Judge Signs Off On $415M Settlement To Resolve Tech Industry Anti-Poaching Case - atorralb
http://consumerist.com/2015/09/03/judge-signs-off-on-415m-settlement-to-resolve-tech-industry-anti-poaching-conspiracy-case/

======
greenyoda
This is blogspam. The original article, which they link to at the bottom, is
more informative:

[http://www.mercurynews.com/crime-
courts/ci_28751080/silicon-...](http://www.mercurynews.com/crime-
courts/ci_28751080/silicon-valleys-415-million-poaching-settlement-final)

That article says:

 _" The overall settlement provides payouts of about $5,000 per employee."_

So the employees who were harmed (by getting lower salaries than they could
get in a competitive job market) got almost nothing (maybe one or two weeks'
salary), and the companies who entered into the illegal anti-poaching
agreement got off with a slap on the wrist.

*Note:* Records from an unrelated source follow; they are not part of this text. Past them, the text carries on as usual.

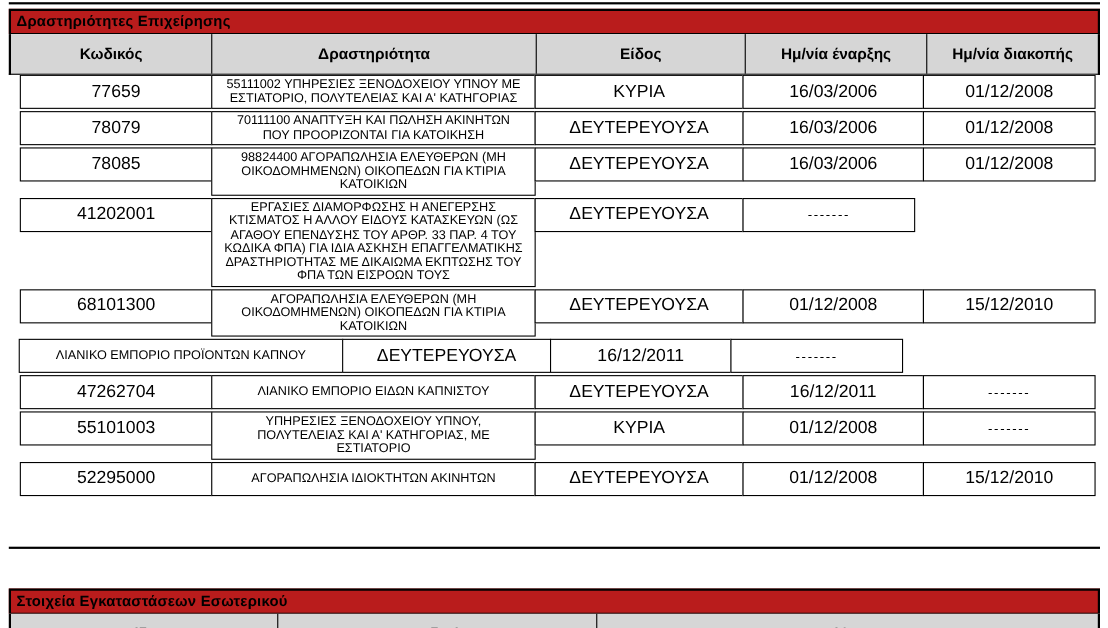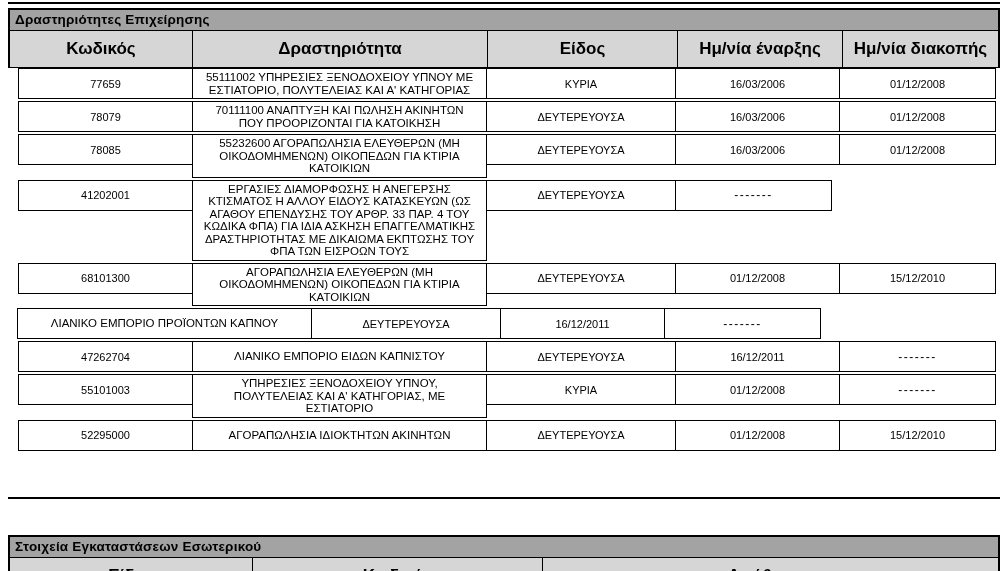--- a/index.html
+++ b/index.html
@@ -6,47 +6,47 @@
   html,body { background:#ffffff; }
   body {
     width:1007px; height:571px; overflow:hidden; position:relative;
     font-family:"Liberation Sans","DejaVu Sans",sans-serif; color:#000;
   }
   .abs { position:absolute; left:8px; width:992px; }
   .hline { border-top:2px solid #000; height:0; }
 
   
   .section-title {
-    background:#a3a3a3; border:2px solid #000; border-bottom-width:1px;
+    background:#b91c1c; border:2px solid #000; border-bottom-width:1px;
     height:23px; line-height:19px; font-weight:bold; font-size:13.5px;
     padding-left:5px; letter-spacing:0.2px;
   }
   
   .thead {
     display:flex; background:#d6d6d6; border:2px solid #000; border-top:0;
     border-bottom-width:1px; height:37px;
   }
   .hcell {
     display:flex; align-items:center; justify-content:center;
-    font-weight:bold; font-size:17px; border-right:1px solid #000;
+    font-weight:bold; font-size:14px; border-right:1px solid #000;
   }
   .hcell:last-child { border-right:0; }
   
   .h0 { flex:0 1 183px; } .h1 { flex:0 1 295px; } .h2 { flex:0 1 190px; }
   .h3 { flex:0 1 165px;text-align:center; } .h4 { flex:1 1 155px; }
   
   .f0 { flex:0 1 180px; } .f1 { flex:0 1 243px; } .f2 { flex:0 1 290px; } .f3 { flex:1 1 275px; }
 
   
   #activities-rows { margin-top:0; }
   .drow { display:flex; align-items:stretch; padding-left:10px; margin-bottom:2px; }
   .cell {
     border:1px solid #000; background:#fff;
     display:flex; align-items:center; justify-content:center;
-    text-align:center; font-size:11px;
+    text-align:center; font-size:16px;
   }
   .short { align-self:flex-start; min-height:31px; }
   .c0 { flex:0 0 175px; }
   .c1 { flex:0 0 295px; margin-left:-1px; font-size:11.5px; line-height:12.5px; padding:2px 9px; }
   .c2 { flex:0 0 190px; margin-left:-1px; }
   .c3 { flex:0 0 165px; margin-left:-1px; }
   .c4 { flex:0 0 157px; margin-left:-1px; }
   .dash { letter-spacing:1.5px; font-size:12px; }
 </style>
 </head>
@@ -77,21 +77,21 @@
   <div class="drow">
     <div class="cell c0 short">78079</div>
     <div class="cell c1">70111100   ΑΝΑΠΤΥΞΗ ΚΑΙ ΠΩΛΗΣΗ ΑΚΙΝΗΤΩΝ ΠΟΥ ΠΡΟΟΡΙΖΟΝΤΑΙ ΓΙΑ ΚΑΤΟΙΚΗΣΗ</div>
     <div class="cell c2 short">ΔΕΥΤΕΡΕΥΟΥΣΑ</div>
     <div class="cell c3 short">16/03/2006</div>
     <div class="cell c4 short">01/12/2008</div>
   </div>
 
   <div class="drow">
     <div class="cell c0 short">78085</div>
-    <div class="cell c1">55232600   ΑΓΟΡΑΠΩΛΗΣΙΑ ΕΛΕΥΘΕΡΩΝ (ΜΗ ΟΙΚΟΔΟΜΗΜΕΝΩΝ) ΟΙΚΟΠΕΔΩΝ ΓΙΑ ΚΤΙΡΙΑ ΚΑΤΟΙΚΙΩΝ</div>
+    <div class="cell c1">98824400   ΑΓΟΡΑΠΩΛΗΣΙΑ ΕΛΕΥΘΕΡΩΝ (ΜΗ ΟΙΚΟΔΟΜΗΜΕΝΩΝ) ΟΙΚΟΠΕΔΩΝ ΓΙΑ ΚΤΙΡΙΑ ΚΑΤΟΙΚΙΩΝ</div>
     <div class="cell c2 short">ΔΕΥΤΕΡΕΥΟΥΣΑ</div>
     <div class="cell c3 short">16/03/2006</div>
     <div class="cell c4 short">01/12/2008</div>
   </div>
 
   <div class="drow">
     <div class="cell c0 short">41202001</div>
     <div class="cell c1">ΕΡΓΑΣΙΕΣ ΔΙΑΜΟΡΦΩΣΗΣ Η ΑΝΕΓΕΡΣΗΣ ΚΤΙΣΜΑΤΟΣ Η ΑΛΛΟΥ ΕΙΔΟΥΣ ΚΑΤΑΣΚΕΥΩΝ (ΩΣ ΑΓΑΘΟΥ ΕΠΕΝΔΥΣΗΣ ΤΟΥ ΑΡΘΡ. 33 ΠΑΡ. 4 ΤΟΥ ΚΩΔΙΚΑ ΦΠΑ) ΓΙΑ ΙΔΙΑ ΑΣΚΗΣΗ ΕΠΑΓΓΕΛΜΑΤΙΚΗΣ ΔΡΑΣΤΗΡΙΟΤΗΤΑΣ ΜΕ ΔΙΚΑΙΩΜΑ ΕΚΠΤΩΣΗΣ ΤΟΥ ΦΠΑ ΤΩΝ ΕΙΣΡΟΩΝ ΤΟΥΣ</div>
     <div class="cell c2 short">ΔΕΥΤΕΡΕΥΟΥΣΑ</div>
     <div class="cell c4 short dash">-------</div>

 _" The judge's main concern with the final settlement centered on fees for
the employees' lawyers -- she slashed their original $81 million request in
about half in her final order."_

So the big winners here were the lawyers, who walked away with about $40
million.

------
sctb
Previously discussed:
[https://news.ycombinator.com/item?id=10168214](https://news.ycombinator.com/item?id=10168214)